I think the bottom line is: You have stats that will get you in to a great school. It’s hard to predict exactly which one, and you might have to cast a somewhat wide net. I’d suggest you think a bit about what you like about these schools. Evanston is very different from University City/West Philly. Rural NY is very different from Cambridge. UNC is very different from all of them.
If you like east coast urban, maybe it would make sense to look at, beside Harvard and Penn also Columbia, JHU, Emory, Tufts, BU, Brown, NYU, GW, Vanderbilt etc. (most of them are also expensive, but some, like GW give merit aid)

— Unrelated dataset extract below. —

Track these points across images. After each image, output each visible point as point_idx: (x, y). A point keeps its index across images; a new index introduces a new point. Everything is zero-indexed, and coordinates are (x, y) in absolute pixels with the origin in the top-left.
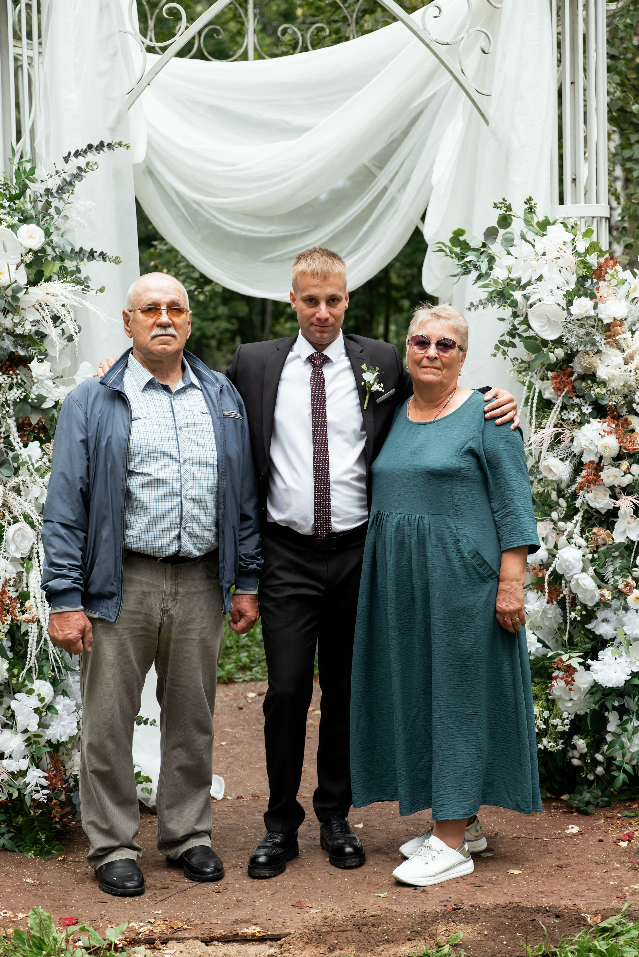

If you want nice suburbs of a big city or a “smaller” city, Northwestern, Tufts, Princeton, WashU, Duke, Rochester etc.
For bigger, more rural/small town research maybe look at, as well as Cornell, UMich, Dartmouth, Wash&Lee, Elon etc.
As you will likely have a choice of a number of schools, I’d think about the specifics of the type of education you want - what exactly is important to you - and make sure the schools on your list have those attributes.
Last question - did someone tell you to take the SAT again? A 35 ACT is like a 1570 or something. It has to be 99%. That will be tough to hit, moreless beat with the SAT. I think most schools only require one of the two tests. If someone suggested you need an SAT score to be competitive at those schools they may know more than I, but I was under the impression few schools these days care which test you took. You might want to ask your GC.
Hope this helps a bit. Concentrate on a strong application and you’ll have awesome opportunities.